Dans ce contexte, la moindre ressource venue de l’extérieur prend une importance capitale.
Naufrage, miracle et retour à la réalité
C’est dans cette atmosphère de privations qu’un événement extraordinaire bouleverse la vie de l’île. En février 1941, le cargo britannique SS Politician, pris dans une tempête hivernale, s’échoue sur un banc de sable près d’Eriskay, alors qu’il se dirige vers la Jamaïque et La Nouvelle-Orléans avec à son bord plus de 22 000 caisses de whisky écossais, soit environ 250 000 bouteilles, ainsi que d’autres marchandises précieuses. La nouvelle se propage rapidement parmi les insulaires et, bientôt, des groupes se forment pour tenter de récupérer le précieux butin avant que la mer n’engloutisse définitivement l’épave ou que les autorités n’interviennent.

Les habitants bravent la nuit, le froid et le mazout pour atteindre l’épave, usant d’une ingéniosité remarquable pour dissimuler les caisses de whisky : trous de tourbe, champs d’avoine, murs de maisons, rien n’est laissé au hasard. Cette opération de « sauvetage » devient un jeu du chat et de la souris, où la solidarité des insulaires s’oppose à la rigueur des douaniers britanniques. Mais la loi est formelle : toute épave et cargaison doivent être déclarées aux autorités, qui en restent propriétaires tant qu’elles ne l’ont pas abandonnée. Récupérer clandestinement le whisky relève donc du vol, même si, dans la tradition locale, il s’agit d’un droit ancestral, hérité du « sauvetage » des biens rejetés par la mer.
La réaction des autorités anglaises est rapide et déterminée. Dès qu’elles apprennent l’ampleur du « sauvetage » populaire, elles dépêchent des douaniers et des policiers sur Eriskay et les îles voisines. Les maisons sont fouillées de fond en comble, les cachettes les plus ingénieuses sont traquées, et plusieurs insulaires sont arrêtés puis condamnés à des amendes ou à de courtes peines de prison. Devant l’incapacité à récupérer la majeure partie du whisky, les autorités décident de faire dynamiter l’épave du SS Politician afin d’empêcher tout autre prélèvement, provoquant la colère et l’incompréhension de la population locale.
Le film « Whisky à gogo ! » transpose cette réalité avec humour et tendresse : sur l’île fictive de Todday, l’arrivée du navire échoué provoque l’exaltation générale. Les habitants, unis par la nécessité et la tradition, s’organisent pour « sauver » le whisky sous le nez du capitaine Waggett, figure de l’autorité britannique, multipliant les stratagèmes pour déjouer la surveillance. La fiction amplifie la dimension collective et festive de l’événement, mais reste fidèle à l’esprit de résistance et de solidarité qui a marqué la véritable aventure du SS Politician.
Eriskay aujourd’hui

Plus de 80 ans après ces événements, Eriskay reste une île vivante, habitée par une petite communauté soudée de 130 à 200 personnes. Si la pêche et l’agriculture de subsistance existent toujours, le tourisme est devenu un pilier de l’économie locale.

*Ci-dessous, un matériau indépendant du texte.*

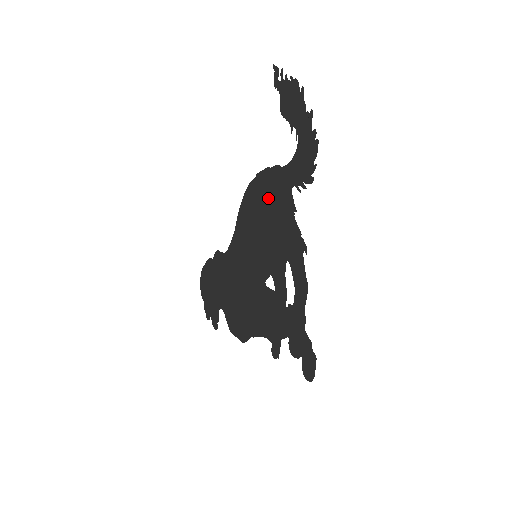
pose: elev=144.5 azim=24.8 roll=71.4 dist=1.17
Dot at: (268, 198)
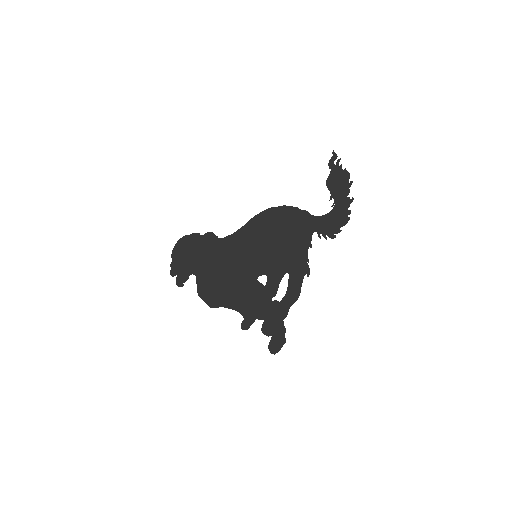
Dot at: (288, 226)
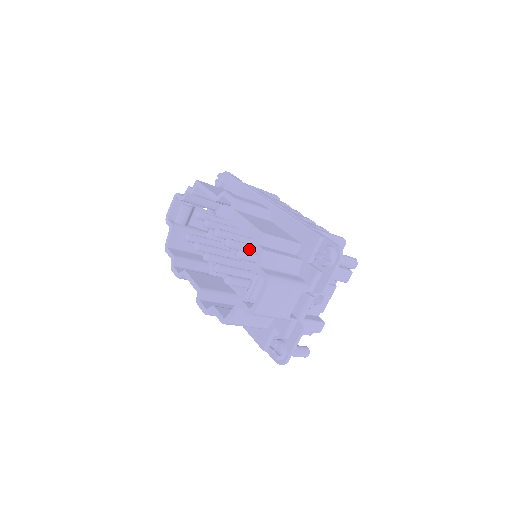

Les visiteurs affluent pour découvrir les plages de sable blanc, observer les célèbres poneys d’Eriskay, race endémique et emblématique, et surtout écouter les récits savoureux autour du naufrage du SS Politician. L’histoire du whisky disparu, puis caché, est racontée avec humour et fierté, perpétuant l’esprit de solidarité et de débrouillardise qui caractérise l’île.
Eriskay est aussi marquée par un autre épisode historique majeur : c’est sur cette île que Bonnie Prince Charlie, le prétendant Stuart au trône d’Écosse, débarque en 1745 pour lancer la rébellion jacobite. Ce passé héroïque, mêlé à la légende du whisky, confère à Eriskay une place à part dans l’imaginaire écossais.
Une belle histoire en héritage
« Whisky à gogo ! » ne se contente pas de raconter une anecdote pittoresque : le film capture l’essence même de la vie insulaire, faite de solidarité, d’ingéniosité et d’une certaine résistance à l’autorité. Il célèbre la capacité des petites communautés à s’unir face à l’adversité et à préserver leur joie de vivre, même en temps de crise.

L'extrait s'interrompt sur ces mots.